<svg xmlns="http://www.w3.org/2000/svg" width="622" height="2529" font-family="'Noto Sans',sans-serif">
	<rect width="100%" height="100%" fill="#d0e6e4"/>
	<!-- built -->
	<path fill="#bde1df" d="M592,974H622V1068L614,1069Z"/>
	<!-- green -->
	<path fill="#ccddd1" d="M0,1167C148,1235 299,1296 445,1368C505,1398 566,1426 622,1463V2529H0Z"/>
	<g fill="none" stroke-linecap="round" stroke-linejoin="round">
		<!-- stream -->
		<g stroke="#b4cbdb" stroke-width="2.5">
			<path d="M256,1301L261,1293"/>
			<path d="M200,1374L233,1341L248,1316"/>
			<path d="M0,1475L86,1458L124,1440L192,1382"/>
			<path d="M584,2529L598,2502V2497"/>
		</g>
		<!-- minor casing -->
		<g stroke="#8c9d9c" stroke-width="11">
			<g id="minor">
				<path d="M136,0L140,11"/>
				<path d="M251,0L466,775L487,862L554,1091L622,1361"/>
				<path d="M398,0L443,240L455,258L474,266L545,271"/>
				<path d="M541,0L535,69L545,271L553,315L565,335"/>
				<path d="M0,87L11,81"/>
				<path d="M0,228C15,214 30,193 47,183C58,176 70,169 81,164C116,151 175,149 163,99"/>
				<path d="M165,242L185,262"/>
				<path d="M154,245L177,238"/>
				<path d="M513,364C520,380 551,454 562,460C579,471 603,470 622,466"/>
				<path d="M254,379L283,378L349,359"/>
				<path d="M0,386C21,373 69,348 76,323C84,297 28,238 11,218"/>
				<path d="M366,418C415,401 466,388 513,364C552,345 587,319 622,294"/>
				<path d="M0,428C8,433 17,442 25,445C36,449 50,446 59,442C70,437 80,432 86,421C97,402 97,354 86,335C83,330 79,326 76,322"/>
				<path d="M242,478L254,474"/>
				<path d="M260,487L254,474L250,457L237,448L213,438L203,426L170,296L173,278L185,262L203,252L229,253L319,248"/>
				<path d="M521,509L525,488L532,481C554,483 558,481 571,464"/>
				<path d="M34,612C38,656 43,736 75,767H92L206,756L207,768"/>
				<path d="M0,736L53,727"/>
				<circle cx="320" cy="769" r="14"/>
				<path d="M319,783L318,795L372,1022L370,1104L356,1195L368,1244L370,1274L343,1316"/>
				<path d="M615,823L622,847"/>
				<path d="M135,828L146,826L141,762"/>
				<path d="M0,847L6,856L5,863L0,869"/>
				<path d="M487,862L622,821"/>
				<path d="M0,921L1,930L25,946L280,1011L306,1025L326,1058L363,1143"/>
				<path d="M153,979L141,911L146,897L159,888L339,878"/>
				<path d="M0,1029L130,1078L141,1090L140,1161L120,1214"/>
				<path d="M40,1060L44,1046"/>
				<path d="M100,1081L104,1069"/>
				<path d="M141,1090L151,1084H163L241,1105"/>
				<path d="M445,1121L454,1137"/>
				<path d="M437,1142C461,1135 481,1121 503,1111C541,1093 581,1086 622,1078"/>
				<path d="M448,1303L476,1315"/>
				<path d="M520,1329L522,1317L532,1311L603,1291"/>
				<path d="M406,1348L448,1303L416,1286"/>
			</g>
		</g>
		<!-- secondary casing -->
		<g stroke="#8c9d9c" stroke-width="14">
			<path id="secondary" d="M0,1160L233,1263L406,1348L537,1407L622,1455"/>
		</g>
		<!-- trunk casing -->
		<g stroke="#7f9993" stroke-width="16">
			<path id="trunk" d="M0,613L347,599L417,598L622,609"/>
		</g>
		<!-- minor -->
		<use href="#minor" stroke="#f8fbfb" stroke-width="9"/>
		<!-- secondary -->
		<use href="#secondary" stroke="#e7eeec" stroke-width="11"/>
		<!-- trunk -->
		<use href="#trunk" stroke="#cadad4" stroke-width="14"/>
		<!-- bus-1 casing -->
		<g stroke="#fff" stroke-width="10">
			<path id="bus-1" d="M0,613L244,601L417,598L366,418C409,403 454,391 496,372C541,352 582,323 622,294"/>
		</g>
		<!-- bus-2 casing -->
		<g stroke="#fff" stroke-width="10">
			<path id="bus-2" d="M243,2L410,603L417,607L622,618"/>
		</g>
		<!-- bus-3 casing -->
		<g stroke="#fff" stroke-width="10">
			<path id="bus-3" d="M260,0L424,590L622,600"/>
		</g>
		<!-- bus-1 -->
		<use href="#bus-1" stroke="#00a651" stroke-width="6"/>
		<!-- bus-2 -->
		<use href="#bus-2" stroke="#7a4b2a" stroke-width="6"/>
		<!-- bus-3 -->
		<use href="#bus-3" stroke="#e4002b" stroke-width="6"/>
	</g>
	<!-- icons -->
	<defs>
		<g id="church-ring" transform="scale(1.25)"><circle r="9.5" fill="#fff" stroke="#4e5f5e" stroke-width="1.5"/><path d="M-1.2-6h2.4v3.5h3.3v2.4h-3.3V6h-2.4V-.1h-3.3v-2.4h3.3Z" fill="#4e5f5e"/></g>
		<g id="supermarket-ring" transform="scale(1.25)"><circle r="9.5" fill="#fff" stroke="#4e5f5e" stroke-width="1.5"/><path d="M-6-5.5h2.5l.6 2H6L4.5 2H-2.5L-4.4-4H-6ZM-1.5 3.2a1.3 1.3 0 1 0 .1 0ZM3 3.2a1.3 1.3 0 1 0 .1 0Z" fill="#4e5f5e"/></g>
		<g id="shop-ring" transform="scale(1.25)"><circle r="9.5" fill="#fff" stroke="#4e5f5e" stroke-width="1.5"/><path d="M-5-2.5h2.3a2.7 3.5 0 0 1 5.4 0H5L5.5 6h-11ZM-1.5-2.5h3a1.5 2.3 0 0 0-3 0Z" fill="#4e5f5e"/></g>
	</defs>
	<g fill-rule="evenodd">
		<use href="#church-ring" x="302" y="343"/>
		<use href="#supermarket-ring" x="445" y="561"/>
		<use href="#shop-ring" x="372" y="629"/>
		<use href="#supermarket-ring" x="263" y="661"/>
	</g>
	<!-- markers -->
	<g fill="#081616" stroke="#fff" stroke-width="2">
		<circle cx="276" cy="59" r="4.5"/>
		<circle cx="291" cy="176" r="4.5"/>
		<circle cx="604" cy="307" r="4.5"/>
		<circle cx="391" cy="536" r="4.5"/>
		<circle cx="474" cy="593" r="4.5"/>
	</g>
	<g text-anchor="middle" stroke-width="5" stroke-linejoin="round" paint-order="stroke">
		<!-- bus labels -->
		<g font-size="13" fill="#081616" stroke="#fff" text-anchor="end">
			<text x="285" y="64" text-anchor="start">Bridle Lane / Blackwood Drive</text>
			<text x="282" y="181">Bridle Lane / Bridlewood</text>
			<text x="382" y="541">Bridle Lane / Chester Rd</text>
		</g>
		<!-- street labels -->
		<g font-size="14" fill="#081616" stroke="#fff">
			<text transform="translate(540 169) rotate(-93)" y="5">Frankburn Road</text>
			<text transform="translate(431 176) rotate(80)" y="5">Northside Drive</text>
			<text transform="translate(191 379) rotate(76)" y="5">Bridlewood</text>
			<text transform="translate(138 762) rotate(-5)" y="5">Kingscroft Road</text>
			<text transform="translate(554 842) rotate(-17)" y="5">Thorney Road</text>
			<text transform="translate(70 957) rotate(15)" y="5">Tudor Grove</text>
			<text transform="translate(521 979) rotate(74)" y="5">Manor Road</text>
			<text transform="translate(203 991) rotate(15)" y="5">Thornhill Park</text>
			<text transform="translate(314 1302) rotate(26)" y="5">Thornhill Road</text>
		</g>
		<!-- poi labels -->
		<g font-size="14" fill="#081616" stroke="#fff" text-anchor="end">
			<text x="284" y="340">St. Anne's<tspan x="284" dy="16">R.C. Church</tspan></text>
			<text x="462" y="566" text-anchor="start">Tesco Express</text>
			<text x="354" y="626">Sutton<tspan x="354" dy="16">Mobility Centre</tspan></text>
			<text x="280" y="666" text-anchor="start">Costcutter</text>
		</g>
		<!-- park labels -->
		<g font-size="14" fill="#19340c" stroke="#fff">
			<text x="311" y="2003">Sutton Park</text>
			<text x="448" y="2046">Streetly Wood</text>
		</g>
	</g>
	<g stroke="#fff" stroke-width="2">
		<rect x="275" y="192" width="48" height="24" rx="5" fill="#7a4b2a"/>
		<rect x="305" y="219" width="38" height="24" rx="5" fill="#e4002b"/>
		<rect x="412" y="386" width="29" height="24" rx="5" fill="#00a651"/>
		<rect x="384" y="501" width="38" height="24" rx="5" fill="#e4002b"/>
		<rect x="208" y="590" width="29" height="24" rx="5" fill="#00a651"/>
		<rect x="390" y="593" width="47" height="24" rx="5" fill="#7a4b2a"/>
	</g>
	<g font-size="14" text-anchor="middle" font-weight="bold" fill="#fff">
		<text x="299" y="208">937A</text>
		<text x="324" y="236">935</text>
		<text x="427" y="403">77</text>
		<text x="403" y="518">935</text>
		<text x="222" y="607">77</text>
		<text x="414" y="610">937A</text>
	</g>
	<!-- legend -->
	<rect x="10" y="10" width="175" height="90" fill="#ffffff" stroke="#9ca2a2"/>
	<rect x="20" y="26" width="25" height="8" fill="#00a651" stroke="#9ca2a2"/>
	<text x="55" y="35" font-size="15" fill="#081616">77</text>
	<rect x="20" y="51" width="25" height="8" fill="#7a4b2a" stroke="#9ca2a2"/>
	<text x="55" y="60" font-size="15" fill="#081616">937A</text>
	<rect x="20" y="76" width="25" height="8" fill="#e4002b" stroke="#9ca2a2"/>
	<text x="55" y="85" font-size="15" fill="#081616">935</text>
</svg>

================

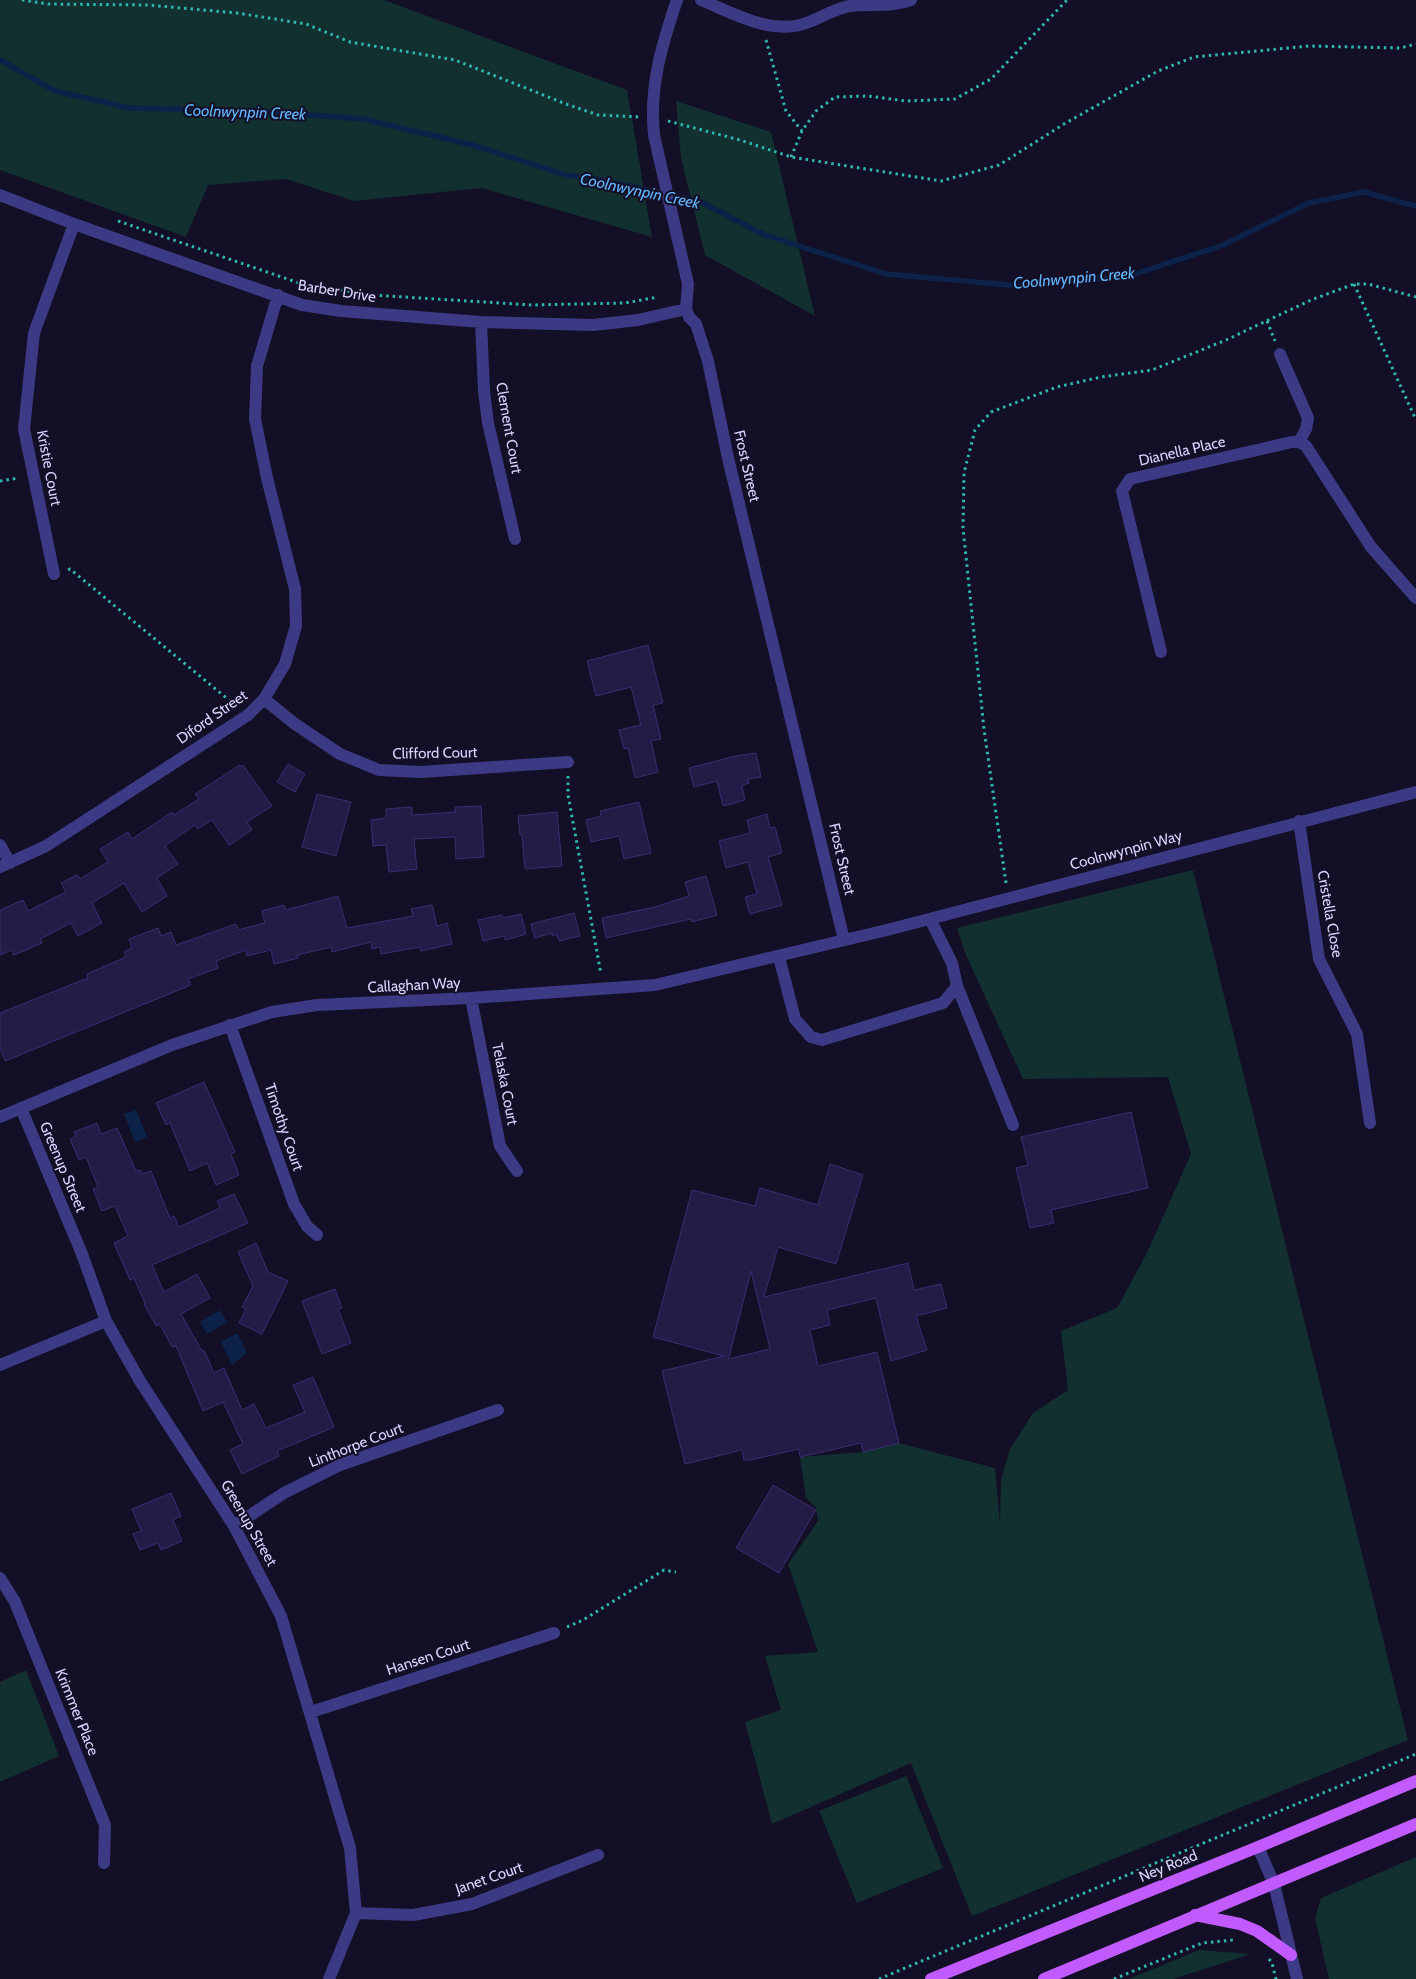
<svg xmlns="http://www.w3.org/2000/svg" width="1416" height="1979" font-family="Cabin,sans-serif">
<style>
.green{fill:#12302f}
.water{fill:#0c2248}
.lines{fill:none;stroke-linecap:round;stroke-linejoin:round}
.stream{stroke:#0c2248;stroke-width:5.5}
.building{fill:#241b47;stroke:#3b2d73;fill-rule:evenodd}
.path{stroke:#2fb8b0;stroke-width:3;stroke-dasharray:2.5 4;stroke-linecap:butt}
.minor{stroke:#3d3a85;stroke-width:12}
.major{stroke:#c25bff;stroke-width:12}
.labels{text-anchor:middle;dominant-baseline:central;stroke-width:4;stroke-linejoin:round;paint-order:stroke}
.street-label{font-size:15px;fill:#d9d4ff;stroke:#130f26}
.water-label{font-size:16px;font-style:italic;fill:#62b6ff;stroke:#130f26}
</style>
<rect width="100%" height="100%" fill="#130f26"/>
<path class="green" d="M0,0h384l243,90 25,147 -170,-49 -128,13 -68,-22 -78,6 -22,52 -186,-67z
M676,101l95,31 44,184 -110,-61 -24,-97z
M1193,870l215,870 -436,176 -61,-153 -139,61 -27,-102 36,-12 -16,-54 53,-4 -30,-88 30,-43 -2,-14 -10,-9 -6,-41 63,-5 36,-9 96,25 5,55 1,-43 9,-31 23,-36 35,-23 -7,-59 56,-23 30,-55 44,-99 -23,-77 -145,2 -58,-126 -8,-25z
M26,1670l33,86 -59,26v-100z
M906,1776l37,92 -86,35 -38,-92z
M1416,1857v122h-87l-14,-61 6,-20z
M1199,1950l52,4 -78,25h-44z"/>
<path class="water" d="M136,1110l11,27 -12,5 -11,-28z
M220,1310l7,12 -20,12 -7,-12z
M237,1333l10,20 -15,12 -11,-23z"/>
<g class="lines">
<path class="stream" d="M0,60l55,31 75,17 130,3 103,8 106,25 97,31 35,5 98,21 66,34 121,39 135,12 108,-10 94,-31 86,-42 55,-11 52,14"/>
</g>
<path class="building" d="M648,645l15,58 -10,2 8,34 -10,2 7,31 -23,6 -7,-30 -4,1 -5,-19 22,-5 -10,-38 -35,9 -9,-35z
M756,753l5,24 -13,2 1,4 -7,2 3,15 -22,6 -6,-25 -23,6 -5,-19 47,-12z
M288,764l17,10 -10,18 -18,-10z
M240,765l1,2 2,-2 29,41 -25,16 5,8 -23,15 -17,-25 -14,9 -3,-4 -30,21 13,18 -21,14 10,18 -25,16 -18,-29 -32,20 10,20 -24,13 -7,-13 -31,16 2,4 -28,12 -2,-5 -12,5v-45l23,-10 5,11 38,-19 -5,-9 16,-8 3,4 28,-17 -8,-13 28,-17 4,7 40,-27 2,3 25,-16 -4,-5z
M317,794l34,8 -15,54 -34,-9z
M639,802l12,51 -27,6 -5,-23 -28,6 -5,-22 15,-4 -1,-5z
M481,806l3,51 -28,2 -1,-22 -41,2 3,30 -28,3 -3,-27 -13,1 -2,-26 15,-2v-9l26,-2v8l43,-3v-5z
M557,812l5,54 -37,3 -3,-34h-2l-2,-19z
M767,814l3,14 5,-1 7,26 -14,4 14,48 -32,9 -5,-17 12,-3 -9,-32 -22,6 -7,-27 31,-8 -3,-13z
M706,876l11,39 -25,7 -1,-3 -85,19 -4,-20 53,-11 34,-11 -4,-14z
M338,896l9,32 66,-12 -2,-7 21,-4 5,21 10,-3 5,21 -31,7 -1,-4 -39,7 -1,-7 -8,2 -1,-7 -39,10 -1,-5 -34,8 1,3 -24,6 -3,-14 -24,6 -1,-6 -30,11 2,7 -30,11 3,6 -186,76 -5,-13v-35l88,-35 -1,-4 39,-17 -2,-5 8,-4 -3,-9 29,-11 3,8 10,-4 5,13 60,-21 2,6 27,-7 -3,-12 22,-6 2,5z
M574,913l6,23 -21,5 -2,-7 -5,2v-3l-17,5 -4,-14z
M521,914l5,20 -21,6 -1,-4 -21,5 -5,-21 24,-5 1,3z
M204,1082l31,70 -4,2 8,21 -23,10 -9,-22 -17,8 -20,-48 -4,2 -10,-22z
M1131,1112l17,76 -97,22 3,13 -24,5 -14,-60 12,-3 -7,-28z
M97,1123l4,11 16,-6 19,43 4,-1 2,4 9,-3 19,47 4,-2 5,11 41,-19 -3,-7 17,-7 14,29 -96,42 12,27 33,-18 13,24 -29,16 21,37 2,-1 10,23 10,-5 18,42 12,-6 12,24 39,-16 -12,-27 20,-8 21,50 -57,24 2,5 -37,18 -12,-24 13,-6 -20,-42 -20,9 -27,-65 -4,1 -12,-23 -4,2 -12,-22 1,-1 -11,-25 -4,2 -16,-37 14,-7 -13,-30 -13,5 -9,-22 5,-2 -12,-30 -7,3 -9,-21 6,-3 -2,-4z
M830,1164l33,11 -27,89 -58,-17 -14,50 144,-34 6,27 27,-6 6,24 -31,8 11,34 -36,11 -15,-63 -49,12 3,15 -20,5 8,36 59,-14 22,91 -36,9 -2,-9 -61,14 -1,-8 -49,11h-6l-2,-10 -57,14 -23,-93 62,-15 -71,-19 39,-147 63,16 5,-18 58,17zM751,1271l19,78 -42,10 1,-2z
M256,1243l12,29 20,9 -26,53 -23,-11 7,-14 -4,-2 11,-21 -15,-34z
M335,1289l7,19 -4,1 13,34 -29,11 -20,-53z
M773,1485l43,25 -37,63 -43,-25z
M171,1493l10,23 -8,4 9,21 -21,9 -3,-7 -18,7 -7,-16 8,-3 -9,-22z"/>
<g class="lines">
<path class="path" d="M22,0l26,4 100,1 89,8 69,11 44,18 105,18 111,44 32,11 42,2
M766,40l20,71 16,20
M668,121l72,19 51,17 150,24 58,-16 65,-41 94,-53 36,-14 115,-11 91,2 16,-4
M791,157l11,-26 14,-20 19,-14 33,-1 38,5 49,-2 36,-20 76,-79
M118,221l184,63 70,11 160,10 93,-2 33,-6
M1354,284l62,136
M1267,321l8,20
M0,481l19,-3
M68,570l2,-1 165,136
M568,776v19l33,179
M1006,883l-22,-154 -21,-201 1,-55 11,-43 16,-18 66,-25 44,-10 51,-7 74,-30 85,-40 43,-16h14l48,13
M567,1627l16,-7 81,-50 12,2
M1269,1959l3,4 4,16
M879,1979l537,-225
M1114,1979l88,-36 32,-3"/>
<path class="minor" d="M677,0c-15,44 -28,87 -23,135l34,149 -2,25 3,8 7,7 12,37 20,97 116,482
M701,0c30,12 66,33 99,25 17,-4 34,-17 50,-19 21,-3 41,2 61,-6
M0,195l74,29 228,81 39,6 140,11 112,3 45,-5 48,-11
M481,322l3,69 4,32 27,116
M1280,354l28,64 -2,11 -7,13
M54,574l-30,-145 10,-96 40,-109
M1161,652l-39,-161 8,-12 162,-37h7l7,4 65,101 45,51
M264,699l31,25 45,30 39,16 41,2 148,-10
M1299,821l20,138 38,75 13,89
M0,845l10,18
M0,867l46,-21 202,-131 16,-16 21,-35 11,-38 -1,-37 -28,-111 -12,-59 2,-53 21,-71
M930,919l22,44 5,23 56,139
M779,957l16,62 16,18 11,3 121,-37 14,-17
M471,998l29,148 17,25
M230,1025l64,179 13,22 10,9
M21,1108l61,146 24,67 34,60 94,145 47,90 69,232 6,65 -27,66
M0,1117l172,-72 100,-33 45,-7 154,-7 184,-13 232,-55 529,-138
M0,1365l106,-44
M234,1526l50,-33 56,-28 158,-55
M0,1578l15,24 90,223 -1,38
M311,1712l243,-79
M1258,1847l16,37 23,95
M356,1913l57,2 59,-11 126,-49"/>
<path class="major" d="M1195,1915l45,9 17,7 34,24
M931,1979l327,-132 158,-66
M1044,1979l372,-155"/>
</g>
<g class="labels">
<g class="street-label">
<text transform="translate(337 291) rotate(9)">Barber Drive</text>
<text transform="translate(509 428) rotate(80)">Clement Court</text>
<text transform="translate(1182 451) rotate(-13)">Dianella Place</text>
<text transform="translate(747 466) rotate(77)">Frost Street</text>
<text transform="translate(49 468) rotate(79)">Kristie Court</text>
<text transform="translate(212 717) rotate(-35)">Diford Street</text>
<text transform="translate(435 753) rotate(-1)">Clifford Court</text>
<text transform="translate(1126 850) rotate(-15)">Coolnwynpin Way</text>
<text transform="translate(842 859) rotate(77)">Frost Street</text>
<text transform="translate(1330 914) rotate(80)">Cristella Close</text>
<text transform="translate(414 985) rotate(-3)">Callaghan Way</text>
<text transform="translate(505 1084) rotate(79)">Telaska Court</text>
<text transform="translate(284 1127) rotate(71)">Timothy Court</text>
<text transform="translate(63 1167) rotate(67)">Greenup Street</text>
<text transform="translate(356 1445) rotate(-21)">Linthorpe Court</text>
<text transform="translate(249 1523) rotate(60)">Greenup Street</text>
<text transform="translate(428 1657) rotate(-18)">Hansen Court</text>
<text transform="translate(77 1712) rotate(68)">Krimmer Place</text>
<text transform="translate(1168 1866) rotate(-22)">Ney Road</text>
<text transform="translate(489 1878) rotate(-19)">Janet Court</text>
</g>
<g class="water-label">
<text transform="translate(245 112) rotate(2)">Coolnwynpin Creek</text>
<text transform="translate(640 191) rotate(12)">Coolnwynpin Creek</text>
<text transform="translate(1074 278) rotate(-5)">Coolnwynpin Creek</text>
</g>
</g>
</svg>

================

Return every line of the listing above where "linecap" appears.

(OUTPUT):
	<g fill="none" stroke-linecap="round" stroke-linejoin="round">
.lines{fill:none;stroke-linecap:round;stroke-linejoin:round}
.path{stroke:#2fb8b0;stroke-width:3;stroke-dasharray:2.5 4;stroke-linecap:butt}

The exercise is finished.